My wife and I started to go for long walks. We’d sit on the beach and watch the waves roll in, one after another in a ceaseless line. It felt good to just be –– to just pay witness to the waves rather than have them crashing over me day in and day out.
Instead of being completely focused on the future — where I wanted to be, what I wanted my company to look like, or whose career I wanted to emulate — I began working on being more present.
Eventually, I started to ease back into work, but I promised myself I’d do things differently. While I’m proud of what I’m building, my business isn’t me. I realized that if I deprioritize my humanity in favor of business results, neither I nor the company will flourish.
If I’m going to be a strong leader –– someone other aspiring entrepreneurs look up to –– I could no longer pretend, to myself or to my community, that grinding myself into the ground at the expense of my well-being is healthy. I had to be more mindful and intentional.
So, I made some fundamental changes.
I started thinking hard about my time and how I was spending it. It can take me 20 minutes to write a good email. Multiply that by the dozens of emails that request a response in a given day, and that’s my entire work day, done. Now, instead of writing a long email or jumping on a call, I’ll send a two-minute video recording.
I also abandoned the goal of getting my email inbox down to zero. I used to be obsessed with the idea of getting back to people almost immediately. But, with that mindset, my inbox wasn’t serving me — I was serving my inbox.
I’m horrible at email now, and that works for me. I have tons of filters set up so that only the most important emails are highlighted in my inbox. Everything else sits for at least a few days. And you know what? It’s fine.
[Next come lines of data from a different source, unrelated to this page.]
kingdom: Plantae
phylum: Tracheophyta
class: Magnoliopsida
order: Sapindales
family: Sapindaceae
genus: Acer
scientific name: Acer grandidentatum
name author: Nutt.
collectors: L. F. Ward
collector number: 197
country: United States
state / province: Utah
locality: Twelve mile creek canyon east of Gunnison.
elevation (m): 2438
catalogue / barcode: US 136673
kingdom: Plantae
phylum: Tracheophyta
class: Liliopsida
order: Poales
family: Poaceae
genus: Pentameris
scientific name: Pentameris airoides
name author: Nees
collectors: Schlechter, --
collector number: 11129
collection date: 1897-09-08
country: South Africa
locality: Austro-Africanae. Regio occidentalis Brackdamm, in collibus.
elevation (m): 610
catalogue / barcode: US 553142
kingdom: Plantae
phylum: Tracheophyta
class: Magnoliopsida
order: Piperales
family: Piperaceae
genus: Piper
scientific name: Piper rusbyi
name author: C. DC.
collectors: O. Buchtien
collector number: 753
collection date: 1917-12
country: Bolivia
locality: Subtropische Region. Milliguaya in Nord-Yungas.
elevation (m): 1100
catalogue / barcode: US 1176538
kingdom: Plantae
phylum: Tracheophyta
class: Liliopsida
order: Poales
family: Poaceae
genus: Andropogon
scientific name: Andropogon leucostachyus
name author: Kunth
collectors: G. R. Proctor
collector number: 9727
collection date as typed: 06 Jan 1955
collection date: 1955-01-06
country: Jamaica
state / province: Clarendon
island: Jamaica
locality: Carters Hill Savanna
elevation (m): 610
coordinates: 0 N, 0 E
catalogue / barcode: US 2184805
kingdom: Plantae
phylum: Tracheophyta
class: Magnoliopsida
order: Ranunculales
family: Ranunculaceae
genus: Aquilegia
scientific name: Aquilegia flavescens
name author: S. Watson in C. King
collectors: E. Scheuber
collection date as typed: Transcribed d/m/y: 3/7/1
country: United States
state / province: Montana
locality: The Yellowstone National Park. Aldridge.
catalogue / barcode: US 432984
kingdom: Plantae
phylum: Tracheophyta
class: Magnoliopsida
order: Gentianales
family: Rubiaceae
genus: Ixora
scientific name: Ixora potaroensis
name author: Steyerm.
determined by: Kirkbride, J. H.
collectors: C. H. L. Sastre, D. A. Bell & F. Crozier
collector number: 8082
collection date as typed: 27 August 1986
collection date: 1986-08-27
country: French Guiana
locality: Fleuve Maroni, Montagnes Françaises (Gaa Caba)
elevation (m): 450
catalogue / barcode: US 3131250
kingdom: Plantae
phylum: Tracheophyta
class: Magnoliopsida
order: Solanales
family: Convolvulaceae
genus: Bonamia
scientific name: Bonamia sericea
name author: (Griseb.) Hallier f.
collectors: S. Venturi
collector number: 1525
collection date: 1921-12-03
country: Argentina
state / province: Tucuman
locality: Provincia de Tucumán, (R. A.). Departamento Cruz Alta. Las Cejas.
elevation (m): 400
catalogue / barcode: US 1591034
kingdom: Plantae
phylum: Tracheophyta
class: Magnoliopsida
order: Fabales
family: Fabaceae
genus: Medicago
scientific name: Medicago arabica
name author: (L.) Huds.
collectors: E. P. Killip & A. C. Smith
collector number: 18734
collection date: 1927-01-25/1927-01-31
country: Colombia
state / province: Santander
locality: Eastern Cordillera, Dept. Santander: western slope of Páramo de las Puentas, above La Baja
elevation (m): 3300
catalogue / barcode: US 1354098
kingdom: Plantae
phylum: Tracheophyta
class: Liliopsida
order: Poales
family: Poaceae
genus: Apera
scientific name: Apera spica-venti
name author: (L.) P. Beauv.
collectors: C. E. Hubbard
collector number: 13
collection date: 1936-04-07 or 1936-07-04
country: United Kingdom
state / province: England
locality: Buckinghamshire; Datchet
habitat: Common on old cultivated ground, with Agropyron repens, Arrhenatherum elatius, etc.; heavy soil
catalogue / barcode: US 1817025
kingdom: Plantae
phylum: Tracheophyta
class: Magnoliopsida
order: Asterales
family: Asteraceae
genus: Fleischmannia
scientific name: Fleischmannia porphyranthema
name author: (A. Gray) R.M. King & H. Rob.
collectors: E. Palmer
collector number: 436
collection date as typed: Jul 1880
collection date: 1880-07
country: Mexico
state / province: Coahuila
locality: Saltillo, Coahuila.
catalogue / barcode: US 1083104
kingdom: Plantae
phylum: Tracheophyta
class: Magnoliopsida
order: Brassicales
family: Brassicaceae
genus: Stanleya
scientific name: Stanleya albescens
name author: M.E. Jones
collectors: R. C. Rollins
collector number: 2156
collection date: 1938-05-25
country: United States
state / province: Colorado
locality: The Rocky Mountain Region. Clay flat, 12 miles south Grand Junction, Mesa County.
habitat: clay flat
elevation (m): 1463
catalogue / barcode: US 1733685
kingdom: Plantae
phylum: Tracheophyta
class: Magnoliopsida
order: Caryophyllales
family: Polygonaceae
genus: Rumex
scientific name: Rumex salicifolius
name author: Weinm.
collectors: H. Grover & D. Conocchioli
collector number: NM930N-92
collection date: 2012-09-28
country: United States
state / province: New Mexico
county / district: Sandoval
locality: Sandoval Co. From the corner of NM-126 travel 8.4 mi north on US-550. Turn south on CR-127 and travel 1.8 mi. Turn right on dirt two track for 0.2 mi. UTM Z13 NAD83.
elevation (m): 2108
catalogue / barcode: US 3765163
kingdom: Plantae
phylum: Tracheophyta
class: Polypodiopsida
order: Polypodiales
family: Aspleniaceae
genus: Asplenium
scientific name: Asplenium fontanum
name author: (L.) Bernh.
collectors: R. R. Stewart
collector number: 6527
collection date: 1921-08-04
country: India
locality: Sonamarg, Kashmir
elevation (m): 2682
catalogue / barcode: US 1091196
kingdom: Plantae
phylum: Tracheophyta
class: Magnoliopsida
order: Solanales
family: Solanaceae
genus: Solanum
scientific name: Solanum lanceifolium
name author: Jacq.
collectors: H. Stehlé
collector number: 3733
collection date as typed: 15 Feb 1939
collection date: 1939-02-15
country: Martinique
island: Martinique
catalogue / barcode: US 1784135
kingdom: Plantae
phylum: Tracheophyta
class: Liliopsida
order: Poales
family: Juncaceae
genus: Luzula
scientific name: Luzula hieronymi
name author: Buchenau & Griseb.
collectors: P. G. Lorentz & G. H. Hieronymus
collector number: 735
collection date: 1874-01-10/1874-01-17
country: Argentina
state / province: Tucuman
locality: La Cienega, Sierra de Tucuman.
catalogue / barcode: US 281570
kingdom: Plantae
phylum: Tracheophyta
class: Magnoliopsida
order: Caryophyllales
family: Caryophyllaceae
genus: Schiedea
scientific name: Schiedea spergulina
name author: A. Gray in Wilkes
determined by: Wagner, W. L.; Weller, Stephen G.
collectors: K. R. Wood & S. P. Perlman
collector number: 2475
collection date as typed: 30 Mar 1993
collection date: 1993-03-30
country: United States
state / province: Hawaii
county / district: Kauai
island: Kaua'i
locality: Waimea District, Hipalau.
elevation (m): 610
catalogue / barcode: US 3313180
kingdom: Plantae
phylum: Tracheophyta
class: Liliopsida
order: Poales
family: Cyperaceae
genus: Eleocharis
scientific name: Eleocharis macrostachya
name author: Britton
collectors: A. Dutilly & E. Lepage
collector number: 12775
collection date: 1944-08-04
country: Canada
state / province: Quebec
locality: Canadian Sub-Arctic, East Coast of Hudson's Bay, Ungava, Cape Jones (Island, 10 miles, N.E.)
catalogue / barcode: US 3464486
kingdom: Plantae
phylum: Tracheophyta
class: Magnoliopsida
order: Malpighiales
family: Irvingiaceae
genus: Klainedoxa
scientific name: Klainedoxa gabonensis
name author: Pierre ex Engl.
My phone used to get a notification for every new sign-up or sale. Now, I’ve turned them all off. I stopped constantly checking my analytics and look just once a month. I review the data, send it to my advisors, and, for the most part, ignore the numbers for another 30 days.
I also realized I do my best work between 10 a.m. and 2 p.m. So, I give myself big working blocks during those hours. And I schedule 90% of my meetings for Wednesdays.
Before taking time off, I was forever pelting my brain with multiple stimuli. If I was taking the dog for a walk, I was also listening to a podcast and scrolling through Twitter. If I was watching TV, I was also looking through my phone and responding to Slack messages. Now, I do one thing — maybe two — at any given time so I don’t deplete my attention battery.
I used to wake up in the middle of the night, reach for my phone, and start reading Twitter or scrolling through the news. Today, I keep my phone out of my bedroom at all times.
And as for social media? Well, I’m trying to show up as my full, authentic self there too.
As a professional, it’s hard to be genuine online. It’s tempting just to share the highlight reel. But being open about both the ups and the downs encourages everyone to be more authentic. It helps us feel less alone and reminds us that we’re much more than just the sum of our business results.
Today, 93% of independent creators report their line of work has negatively impacted their lives. And 89% want to do things very differently. I’m relieved to say I’m one of those creators who has started down a new path that works for me.
A few months ago, I had a call with someone in the Swipe Files community –– one of our most active members. They shared with me that Swipe Files gave them the opportunity to build friendships with other marketers and founders in a way they’d never done before. And it had come at just the right time: They’d been struggling with some serious mental health issues before finding our community.
Hearing their story made me realize just how important community is, and how excited I am to keep building one.
We need one another. And in order to keep creating those crucial connections, we first need to make sure we’re doing right by ourselves.